- _DIRECTIVE_
In the entries below, find the line with "4 dormitorios" and the line with "o Conselho Federal de". Reproduce those two lines and every line between them exactly, and nothing more.

- _DATA SHOWN_
------------------------
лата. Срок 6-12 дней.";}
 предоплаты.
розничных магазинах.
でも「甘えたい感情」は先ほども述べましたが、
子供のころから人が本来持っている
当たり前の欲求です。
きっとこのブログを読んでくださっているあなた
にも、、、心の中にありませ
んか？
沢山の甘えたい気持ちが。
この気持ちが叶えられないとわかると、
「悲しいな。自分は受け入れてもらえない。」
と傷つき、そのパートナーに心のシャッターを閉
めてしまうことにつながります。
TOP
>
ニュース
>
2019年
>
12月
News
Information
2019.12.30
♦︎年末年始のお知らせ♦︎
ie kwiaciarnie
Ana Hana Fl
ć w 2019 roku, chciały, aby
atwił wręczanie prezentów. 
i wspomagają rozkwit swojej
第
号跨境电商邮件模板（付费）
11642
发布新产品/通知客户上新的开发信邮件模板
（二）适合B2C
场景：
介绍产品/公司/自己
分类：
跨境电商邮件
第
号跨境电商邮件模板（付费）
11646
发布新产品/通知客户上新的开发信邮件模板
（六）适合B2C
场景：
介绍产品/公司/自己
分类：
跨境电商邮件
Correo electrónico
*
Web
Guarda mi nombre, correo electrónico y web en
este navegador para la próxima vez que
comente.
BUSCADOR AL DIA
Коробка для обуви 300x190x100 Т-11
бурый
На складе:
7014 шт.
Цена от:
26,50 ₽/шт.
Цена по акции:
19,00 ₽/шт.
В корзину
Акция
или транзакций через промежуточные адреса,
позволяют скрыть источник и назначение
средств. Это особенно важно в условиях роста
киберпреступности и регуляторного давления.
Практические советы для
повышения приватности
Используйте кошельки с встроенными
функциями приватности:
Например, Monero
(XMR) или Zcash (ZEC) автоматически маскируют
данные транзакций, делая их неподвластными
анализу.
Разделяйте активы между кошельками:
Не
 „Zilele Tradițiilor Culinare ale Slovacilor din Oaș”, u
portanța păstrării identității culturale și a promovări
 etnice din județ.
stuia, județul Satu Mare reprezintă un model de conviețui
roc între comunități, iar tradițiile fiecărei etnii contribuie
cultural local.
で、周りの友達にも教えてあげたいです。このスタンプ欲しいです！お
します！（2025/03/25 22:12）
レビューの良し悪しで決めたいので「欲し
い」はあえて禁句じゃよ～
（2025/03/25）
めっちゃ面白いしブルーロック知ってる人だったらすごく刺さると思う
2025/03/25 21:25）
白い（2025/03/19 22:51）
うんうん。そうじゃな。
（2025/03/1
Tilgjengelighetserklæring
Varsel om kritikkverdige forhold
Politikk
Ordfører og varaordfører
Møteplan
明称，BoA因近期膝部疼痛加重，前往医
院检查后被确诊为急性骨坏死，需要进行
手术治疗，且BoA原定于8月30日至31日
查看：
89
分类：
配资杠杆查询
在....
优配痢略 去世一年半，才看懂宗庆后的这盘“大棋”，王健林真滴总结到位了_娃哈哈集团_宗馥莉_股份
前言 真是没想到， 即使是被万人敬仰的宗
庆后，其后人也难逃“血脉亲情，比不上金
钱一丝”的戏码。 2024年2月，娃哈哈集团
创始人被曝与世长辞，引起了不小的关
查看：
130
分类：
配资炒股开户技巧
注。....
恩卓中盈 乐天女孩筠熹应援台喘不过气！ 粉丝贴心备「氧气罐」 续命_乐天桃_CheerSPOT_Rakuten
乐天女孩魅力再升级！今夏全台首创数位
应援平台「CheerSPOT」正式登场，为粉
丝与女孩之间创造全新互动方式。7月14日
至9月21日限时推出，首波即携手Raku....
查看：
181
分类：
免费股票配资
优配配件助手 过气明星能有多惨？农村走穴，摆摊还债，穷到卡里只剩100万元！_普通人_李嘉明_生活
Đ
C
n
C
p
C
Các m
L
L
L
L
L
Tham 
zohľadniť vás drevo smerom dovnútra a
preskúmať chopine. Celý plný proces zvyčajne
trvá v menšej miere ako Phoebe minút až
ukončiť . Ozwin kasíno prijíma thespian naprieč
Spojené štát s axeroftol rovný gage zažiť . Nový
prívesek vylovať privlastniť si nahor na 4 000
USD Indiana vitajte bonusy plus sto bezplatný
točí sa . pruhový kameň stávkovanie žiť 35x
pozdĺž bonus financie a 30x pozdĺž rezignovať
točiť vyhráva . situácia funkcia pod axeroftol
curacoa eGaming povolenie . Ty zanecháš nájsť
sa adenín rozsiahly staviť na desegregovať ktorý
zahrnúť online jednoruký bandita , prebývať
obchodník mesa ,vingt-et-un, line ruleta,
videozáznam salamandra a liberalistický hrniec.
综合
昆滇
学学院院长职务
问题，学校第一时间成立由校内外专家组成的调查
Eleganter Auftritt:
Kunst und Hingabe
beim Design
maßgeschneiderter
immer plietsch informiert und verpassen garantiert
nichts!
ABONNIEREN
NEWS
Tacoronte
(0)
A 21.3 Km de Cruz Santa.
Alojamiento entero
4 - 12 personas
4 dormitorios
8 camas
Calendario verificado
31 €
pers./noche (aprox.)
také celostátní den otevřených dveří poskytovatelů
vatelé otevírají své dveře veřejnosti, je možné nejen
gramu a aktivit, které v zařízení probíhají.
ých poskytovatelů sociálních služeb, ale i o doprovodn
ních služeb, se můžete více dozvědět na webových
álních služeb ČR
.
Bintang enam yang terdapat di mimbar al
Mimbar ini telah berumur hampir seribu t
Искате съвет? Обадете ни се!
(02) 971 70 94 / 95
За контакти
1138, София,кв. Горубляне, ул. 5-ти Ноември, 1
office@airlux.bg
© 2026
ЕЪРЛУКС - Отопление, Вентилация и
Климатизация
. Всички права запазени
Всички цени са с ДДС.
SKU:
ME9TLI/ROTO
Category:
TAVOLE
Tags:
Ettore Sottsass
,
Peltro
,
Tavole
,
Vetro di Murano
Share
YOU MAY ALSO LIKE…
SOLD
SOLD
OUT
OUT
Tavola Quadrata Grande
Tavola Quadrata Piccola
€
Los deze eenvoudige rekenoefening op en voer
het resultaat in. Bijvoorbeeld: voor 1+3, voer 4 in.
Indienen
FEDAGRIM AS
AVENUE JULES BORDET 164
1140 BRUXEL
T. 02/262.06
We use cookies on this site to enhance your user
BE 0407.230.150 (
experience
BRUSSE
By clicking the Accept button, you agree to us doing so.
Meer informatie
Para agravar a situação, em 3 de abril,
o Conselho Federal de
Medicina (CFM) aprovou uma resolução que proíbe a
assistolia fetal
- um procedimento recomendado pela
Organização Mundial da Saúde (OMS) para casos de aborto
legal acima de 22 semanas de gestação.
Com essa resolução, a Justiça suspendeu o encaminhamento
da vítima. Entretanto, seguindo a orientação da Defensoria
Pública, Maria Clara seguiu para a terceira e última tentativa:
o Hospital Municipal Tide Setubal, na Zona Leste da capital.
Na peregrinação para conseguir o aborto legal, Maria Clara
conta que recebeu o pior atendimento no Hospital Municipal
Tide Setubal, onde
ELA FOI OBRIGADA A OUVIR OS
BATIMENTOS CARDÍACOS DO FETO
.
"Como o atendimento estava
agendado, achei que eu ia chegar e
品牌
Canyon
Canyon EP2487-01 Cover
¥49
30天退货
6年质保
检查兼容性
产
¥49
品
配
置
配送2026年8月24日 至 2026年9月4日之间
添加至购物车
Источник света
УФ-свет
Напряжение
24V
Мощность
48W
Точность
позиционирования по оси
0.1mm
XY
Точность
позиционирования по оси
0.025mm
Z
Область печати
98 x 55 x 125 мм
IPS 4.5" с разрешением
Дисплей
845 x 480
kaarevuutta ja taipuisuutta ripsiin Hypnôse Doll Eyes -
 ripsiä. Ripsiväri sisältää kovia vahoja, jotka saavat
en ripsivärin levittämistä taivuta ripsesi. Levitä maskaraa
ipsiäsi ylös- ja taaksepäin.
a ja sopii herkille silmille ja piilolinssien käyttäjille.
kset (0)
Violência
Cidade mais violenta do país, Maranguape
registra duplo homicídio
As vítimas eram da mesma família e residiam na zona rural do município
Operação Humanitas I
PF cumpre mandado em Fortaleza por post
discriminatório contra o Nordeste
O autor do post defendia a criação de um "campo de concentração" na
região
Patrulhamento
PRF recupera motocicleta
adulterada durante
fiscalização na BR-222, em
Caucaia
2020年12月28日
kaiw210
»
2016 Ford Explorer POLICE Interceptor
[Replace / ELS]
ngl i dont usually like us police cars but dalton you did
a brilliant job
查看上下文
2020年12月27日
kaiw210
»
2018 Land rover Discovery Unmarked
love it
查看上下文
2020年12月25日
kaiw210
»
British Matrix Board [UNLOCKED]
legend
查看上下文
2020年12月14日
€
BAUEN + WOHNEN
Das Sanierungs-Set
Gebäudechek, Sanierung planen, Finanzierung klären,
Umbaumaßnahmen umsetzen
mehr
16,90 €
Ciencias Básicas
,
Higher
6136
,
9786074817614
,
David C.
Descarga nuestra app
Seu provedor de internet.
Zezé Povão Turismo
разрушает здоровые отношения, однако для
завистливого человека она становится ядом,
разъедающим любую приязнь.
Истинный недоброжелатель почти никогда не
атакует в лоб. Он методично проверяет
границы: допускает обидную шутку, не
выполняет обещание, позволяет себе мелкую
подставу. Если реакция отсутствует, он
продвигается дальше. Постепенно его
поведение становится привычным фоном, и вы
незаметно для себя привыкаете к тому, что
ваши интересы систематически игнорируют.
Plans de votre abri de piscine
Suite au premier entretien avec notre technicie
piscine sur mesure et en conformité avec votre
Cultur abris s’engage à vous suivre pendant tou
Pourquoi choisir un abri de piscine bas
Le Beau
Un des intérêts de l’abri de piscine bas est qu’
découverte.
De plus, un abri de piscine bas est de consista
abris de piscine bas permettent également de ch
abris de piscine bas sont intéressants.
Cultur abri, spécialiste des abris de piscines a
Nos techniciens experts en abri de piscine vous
------------------------
- _ANSWER BOX_
4 dormitorios
8 camas
Calendario verificado
31 €
pers./noche (aprox.)
také celostátní den otevřených dveří poskytovatelů
vatelé otevírají své dveře veřejnosti, je možné nejen
gramu a aktivit, které v zařízení probíhají.
ých poskytovatelů sociálních služeb, ale i o doprovodn
ních služeb, se můžete více dozvědět na webových
álních služeb ČR
.
Bintang enam yang terdapat di mimbar al
Mimbar ini telah berumur hampir seribu t
Искате съвет? Обадете ни се!
(02) 971 70 94 / 95
За контакти
1138, София,кв. Горубляне, ул. 5-ти Ноември, 1
office@airlux.bg
© 2026
ЕЪРЛУКС - Отопление, Вентилация и
Климатизация
. Всички права запазени
Всички цени са с ДДС.
SKU:
ME9TLI/ROTO
Category:
TAVOLE
Tags:
Ettore Sottsass
,
Peltro
,
Tavole
,
Vetro di Murano
Share
YOU MAY ALSO LIKE…
SOLD
SOLD
OUT
OUT
Tavola Quadrata Grande
Tavola Quadrata Piccola
€
Los deze eenvoudige rekenoefening op en voer
het resultaat in. Bijvoorbeeld: voor 1+3, voer 4 in.
Indienen
FEDAGRIM AS
AVENUE JULES BORDET 164
1140 BRUXEL
T. 02/262.06
We use cookies on this site to enhance your user
BE 0407.230.150 (
experience
BRUSSE
By clicking the Accept button, you agree to us doing so.
Meer informatie
Para agravar a situação, em 3 de abril,
o Conselho Federal de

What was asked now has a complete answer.